On March 31, 2011, the Centers for Medicare and Medicaid Services (CMS) published the long-awaited proposed rules for accountable care organizations (ACOs). We will send more detailed analyses of the proposed rules soon (they run 429 pages!), but the highlights are as follows:
- An ACO is a group of providers and suppliers of services (e.g., hospitals, physicians, and others involved in patient care) that will work together to coordinate care for the patients they serve with Original Medicare.
- Medicare will continue to pay individual health care providers and suppliers for specific items and services as it currently does under the Original Medicare payment systems, but CMS will also develop a benchmark for each ACO against which ACO performance is measured to assess whether it qualifies to receive shared savings, or to be held accountable for losses.

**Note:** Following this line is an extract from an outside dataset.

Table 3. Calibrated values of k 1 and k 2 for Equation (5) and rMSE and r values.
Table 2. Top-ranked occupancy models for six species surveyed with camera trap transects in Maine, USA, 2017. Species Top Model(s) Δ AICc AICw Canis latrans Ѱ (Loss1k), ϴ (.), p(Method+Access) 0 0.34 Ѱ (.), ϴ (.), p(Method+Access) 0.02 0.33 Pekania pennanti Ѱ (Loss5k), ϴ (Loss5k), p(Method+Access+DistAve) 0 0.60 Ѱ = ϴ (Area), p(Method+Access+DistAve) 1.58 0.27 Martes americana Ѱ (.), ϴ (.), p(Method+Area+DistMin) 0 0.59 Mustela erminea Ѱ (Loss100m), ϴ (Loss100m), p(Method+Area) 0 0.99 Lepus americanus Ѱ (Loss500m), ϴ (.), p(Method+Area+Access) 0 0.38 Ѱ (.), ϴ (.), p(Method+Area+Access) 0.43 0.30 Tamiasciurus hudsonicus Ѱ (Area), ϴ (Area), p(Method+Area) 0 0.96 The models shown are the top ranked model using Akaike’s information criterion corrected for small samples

- An ACO will be entitled to shared savings only when savings exceed the minimum sharing rate.
- Each ACO must be comprised of at least 5,000 beneficiaries and will enter into a three-year contract with CMS.
- An ACO may opt for either a one-sided risk model (sharing of savings only for the first two years and sharing of savings and losses in the third year) and a two-sided risk model (sharing of savings and losses for all three years).
- ACOs will be judged in five key areas: (i) patient/caregiver experience of care; (ii) care coordination; (iii) patient safety; (iv) preventive health; and (v) at-risk population/frail elderly health, with proposed performance standards for these measures and a proposed scoring methodology.
- The Federal Trade Commission and the Department of Justice have issued a joint policy statement in which they propose to establish different levels of antitrust scrutiny depending on the specific ACO arrangement.